Extrait fourni:
---
Teatro La Fenice, 23 avril

Cinq mois après le Teatro dell’Opera de Rome (voir notre compte rendu), le Teatro La Fenice de Venise présente, à son tour, une nouvelle production de Mefistofele, singulier chef-d’œuvre de Boito. Dès lors inévitable, la comparaison tourne, malgré l’ambition du premier, qui s’était offert, pour son ouverture de saison, les services de Simon Stone, nom assurément à la mode de la scène lyrique contemporaine, à l’avantage du second.

Sur le plan esthétique, le spectacle conçu par Moshe Leiser et Patrice Caurier se révèle, assurément, moins léché, plus éclaté – comme le sont les différents épisodes qui forment l’intrigue –, mais il est aussi, et d’emblée, plus prégnant, dans ses intentions et ses atmosphères, avec une utilisation toujours pertinente des vidéos d’Etienne Guiol.

Masque horrifique de cinéma, Mefistofele apparaît, dans le « Prologue » – tout en arborant un survêtement, comme à Rome –, telle une authentique figure maléfique. Lors même qu’il traîne son ennui, dans une sorte de squat sordide, en regardant à la télévision une cérémonie par le pape, après avoir pris forme plus humaine, en passant sous la douche.

En guise de « Dimanche de Pâques », voici un match de football, avec supporteurs en état d’ébriété, et une partie savamment chorégraphiée, dont les joueurs finissent plus ou moins éclopés. La disposition habile des écrans permet, quant à elle, de matérialiser les empreintes de feu, que le démon laisse au sol.
---
Données à examiner:
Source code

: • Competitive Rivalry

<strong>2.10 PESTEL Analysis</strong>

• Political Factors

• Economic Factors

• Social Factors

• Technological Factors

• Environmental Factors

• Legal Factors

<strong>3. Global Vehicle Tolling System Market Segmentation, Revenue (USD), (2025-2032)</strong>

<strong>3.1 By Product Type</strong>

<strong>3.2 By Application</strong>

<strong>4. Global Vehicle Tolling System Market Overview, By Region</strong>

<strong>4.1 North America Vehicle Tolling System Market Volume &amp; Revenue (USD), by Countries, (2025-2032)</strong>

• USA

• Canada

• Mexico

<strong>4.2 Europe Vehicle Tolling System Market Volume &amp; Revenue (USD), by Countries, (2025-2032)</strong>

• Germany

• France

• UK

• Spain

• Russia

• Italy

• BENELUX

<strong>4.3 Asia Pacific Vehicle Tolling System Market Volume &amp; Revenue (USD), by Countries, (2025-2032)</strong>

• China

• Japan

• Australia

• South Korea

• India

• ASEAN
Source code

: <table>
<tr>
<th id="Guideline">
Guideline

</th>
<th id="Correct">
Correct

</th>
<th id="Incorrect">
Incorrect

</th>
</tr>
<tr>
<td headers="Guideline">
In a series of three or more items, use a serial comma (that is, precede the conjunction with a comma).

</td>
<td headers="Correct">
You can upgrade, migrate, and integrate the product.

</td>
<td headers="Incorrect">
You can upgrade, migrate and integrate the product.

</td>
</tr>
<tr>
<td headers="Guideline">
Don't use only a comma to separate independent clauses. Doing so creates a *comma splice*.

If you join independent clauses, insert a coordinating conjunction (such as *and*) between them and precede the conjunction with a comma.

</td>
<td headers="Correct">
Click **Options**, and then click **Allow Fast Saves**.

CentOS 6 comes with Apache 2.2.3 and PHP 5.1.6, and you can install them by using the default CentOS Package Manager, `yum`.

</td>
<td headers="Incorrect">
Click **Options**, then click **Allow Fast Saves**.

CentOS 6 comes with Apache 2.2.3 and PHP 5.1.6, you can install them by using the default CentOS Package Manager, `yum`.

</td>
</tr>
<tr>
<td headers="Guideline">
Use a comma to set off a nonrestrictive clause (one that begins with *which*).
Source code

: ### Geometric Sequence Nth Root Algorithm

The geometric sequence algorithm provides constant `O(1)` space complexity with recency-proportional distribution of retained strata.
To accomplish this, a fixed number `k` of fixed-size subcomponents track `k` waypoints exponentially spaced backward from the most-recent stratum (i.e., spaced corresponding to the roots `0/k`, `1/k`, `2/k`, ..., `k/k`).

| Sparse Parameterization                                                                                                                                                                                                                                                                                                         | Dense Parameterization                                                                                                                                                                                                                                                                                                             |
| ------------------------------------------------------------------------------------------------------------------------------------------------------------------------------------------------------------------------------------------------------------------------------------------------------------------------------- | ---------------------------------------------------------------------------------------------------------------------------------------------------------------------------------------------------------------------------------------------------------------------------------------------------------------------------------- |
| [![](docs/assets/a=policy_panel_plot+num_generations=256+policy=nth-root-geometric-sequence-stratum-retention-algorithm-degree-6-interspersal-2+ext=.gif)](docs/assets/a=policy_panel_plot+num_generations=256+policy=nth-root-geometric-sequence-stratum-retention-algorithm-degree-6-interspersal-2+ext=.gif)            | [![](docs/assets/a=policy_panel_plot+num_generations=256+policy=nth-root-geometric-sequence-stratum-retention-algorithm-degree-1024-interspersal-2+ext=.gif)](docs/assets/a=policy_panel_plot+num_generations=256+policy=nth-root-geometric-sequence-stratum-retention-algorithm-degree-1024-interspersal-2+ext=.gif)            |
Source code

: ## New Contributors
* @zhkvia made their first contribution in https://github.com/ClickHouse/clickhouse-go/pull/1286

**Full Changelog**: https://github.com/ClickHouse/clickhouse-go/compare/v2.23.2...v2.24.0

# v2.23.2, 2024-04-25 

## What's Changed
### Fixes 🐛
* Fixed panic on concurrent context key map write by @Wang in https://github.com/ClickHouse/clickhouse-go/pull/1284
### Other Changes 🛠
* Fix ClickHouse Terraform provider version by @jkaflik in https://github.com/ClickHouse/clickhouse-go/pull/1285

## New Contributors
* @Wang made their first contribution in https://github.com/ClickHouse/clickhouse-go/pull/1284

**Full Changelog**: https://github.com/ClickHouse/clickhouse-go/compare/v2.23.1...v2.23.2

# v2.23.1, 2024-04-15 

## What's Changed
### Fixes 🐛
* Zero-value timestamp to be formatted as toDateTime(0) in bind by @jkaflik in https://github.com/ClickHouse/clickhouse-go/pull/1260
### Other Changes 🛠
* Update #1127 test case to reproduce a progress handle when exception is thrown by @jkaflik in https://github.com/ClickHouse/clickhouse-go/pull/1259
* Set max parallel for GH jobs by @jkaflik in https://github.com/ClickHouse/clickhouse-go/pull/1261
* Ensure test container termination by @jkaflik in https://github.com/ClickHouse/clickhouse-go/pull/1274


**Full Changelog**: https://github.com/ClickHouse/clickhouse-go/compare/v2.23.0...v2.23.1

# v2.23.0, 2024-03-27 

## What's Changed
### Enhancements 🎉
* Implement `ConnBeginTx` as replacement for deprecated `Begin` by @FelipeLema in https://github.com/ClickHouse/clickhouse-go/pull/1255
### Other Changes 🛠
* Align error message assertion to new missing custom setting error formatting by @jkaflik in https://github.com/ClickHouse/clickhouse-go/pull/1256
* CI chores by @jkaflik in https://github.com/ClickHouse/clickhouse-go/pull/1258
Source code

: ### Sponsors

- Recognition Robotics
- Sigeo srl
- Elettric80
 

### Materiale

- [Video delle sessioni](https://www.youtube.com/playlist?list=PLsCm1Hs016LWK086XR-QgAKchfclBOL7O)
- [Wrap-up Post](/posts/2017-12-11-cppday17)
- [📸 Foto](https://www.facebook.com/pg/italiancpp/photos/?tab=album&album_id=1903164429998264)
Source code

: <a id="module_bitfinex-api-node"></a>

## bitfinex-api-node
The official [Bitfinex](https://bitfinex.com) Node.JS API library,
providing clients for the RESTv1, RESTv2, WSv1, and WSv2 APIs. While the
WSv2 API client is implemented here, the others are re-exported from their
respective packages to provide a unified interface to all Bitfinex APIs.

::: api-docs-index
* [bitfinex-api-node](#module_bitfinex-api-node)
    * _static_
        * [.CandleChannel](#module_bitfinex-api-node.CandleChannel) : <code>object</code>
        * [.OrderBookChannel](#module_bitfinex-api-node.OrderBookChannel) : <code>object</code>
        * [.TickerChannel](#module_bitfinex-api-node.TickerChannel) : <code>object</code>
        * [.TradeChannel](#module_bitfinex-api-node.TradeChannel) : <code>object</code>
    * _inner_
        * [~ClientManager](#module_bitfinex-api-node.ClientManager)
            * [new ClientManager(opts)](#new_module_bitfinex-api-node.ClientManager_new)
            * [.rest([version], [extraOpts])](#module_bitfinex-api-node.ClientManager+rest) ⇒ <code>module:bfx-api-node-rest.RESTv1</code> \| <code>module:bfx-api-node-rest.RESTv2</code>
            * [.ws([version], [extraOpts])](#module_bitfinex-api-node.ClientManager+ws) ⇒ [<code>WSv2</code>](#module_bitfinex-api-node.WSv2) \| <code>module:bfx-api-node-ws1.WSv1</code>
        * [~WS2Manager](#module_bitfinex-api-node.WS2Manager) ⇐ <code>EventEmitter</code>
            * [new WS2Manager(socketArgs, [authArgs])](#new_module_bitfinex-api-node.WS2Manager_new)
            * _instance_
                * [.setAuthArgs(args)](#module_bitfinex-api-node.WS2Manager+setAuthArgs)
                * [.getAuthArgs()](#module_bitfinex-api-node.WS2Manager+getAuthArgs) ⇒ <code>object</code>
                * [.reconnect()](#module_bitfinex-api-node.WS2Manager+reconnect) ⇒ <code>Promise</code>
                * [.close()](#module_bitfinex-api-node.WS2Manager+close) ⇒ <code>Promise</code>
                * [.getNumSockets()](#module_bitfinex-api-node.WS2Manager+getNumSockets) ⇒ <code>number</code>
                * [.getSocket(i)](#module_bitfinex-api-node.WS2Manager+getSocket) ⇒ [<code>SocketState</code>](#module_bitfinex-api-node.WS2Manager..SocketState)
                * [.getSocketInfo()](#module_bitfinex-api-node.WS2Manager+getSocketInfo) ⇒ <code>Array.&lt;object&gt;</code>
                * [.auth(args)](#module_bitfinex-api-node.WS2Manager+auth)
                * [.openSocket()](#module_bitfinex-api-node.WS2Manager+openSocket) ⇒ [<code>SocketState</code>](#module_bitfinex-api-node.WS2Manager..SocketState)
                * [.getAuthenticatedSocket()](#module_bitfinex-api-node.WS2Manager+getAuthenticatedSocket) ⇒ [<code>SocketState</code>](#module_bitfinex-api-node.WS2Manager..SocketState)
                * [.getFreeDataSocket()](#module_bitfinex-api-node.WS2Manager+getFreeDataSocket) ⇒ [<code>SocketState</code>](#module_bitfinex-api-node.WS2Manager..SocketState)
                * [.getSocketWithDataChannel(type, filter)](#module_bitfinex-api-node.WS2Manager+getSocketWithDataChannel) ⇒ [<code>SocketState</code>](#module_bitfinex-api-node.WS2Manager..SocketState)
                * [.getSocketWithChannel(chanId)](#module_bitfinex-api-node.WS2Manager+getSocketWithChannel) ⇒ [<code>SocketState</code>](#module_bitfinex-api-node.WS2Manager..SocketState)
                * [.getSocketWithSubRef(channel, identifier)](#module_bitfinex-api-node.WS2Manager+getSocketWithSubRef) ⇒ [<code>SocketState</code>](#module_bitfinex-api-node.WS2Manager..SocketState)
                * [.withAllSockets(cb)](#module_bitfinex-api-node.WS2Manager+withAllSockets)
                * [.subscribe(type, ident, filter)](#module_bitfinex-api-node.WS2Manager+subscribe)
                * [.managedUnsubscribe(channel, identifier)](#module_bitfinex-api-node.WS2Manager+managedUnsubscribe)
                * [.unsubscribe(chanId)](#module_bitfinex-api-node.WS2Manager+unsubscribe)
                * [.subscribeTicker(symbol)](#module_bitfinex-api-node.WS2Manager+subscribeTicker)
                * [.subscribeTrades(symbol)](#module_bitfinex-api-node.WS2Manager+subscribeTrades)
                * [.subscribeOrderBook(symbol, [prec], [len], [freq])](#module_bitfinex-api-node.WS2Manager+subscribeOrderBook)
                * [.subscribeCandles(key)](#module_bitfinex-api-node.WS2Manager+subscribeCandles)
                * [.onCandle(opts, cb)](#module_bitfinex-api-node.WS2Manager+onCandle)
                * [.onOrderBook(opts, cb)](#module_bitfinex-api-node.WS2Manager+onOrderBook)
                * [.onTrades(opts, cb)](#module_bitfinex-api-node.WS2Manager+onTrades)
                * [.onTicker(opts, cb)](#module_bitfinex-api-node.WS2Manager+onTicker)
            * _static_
---
Questions:
1 > Reproduisez à l'identique les lignes de données, de leur toute première ligne jusqu'à la ligne contenant « You can upgrade, migrate, and », ces deux bornes comprises.
2 > Reprenez le compte rendu du Mefistofele de La Fenice à la suite de sa dernière phrase.

Résultats:
1 >
Source code

: • Competitive Rivalry

<strong>2.10 PESTEL Analysis</strong>

• Political Factors

• Economic Factors

• Social Factors

• Technological Factors

• Environmental Factors

• Legal Factors

<strong>3. Global Vehicle Tolling System Market Segmentation, Revenue (USD), (2025-2032)</strong>

<strong>3.1 By Product Type</strong>

<strong>3.2 By Application</strong>

<strong>4. Global Vehicle Tolling System Market Overview, By Region</strong>

<strong>4.1 North America Vehicle Tolling System Market Volume &amp; Revenue (USD), by Countries, (2025-2032)</strong>

• USA

• Canada

• Mexico

<strong>4.2 Europe Vehicle Tolling System Market Volume &amp; Revenue (USD), by Countries, (2025-2032)</strong>

• Germany

• France

• UK

• Spain

• Russia

• Italy

• BENELUX

<strong>4.3 Asia Pacific Vehicle Tolling System Market Volume &amp; Revenue (USD), by Countries, (2025-2032)</strong>

• China

• Japan

• Australia

• South Korea

• India

• ASEAN
Source code

: <table>
<tr>
<th id="Guideline">
Guideline

</th>
<th id="Correct">
Correct

</th>
<th id="Incorrect">
Incorrect

</th>
</tr>
<tr>
<td headers="Guideline">
In a series of three or more items, use a serial comma (that is, precede the conjunction with a comma).

</td>
<td headers="Correct">
You can upgrade, migrate, and integrate the product.

2 >
Faust sera entraîné, par injection, dans des paradis, ou des enfers, artificiels, sans pour autant sombrer, ni dans le poncif, ni dans la facilité, jusqu’à une « Nuit du Sabbat » osant vraiment la partouze, avec un embrasement final du cadre de scène et des loges latérales, dont l’illusionnisme technologique laisse pantois.

La nudité du plateau, et la direction d’acteurs, toujours soignée avec Moshe Leiser et Patrice Caurier, rendent justice à la « Mort de Marguerite », tandis que le « Sabbat classique », tableau piégeux s’il en est, par son improbable retour à l’antique, est traité à la façon d’une « mise en abyme ». On a certes vu, dans maints spectacles – et les titres les plus divers –, ce vrai-faux reflet de la salle et du public, qui, ici, communie dans l’art d’une cantatrice en récital, en lieu et place d’Hélène de Troie.

Ce qui conduit, logiquement, à un « Épilogue », où Faust trouve la rédemption dans la musique, en jouant du violoncelle. Ou l’art comme seule issue possible, dans un monde condamné à des conflits sans fin.

Un sens infaillible de l’occupation de l’espace est pour beaucoup dans l’impression positive, laissée par l’ensemble. Mais il pourrait aussi bien être une coquille vide, sans la formidable « performance » – c’en est une, au sens que ce mot revêt aujourd’hui – d’Alex Exposito, dont le premier Mefistofele est ébouriffant, de bout en bout.

Si les diables lui collent à la peau, le baryton-basse italien a, pour celui-ci plus que pour ceux des Contes d’Hoffmann, où on l’a vu et entendu, à plusieurs reprises, l’avantage de la langue, et de sa plus mordante authenticité, qui, alliées à une voix riche, insolente sur tout l’ambitus – au risque que l’éclat des harmoniques amène l’aigu un rien trop haut –, font tout.

Prise de rôle, aussi, pour Piero Pretti, dont le Faust ne peut prétendre à une telle évidence. L’assurance, le squillo, sans une ombre de fatigue, ni de tension, ne sauraient suffire, quand la ligne réclame une infinie morbidezza, et une couleur moins trompettante.

À Rome, où elle cumulait Margherita et Elena – qu’elle laisse ici à Maria Teresa Leva, soprano plantureux, mais non sans stridence, et au vibrato débordant –, Maria Agresta parvenait encore à émettre quelques piani. Ils ne sont plus, à Venise, que de l’ordre du souvenir. Et des regrets que cet instrument soit désormais aussi induré, et instable, malgré la sincérité d’accents véristes, mais touchants.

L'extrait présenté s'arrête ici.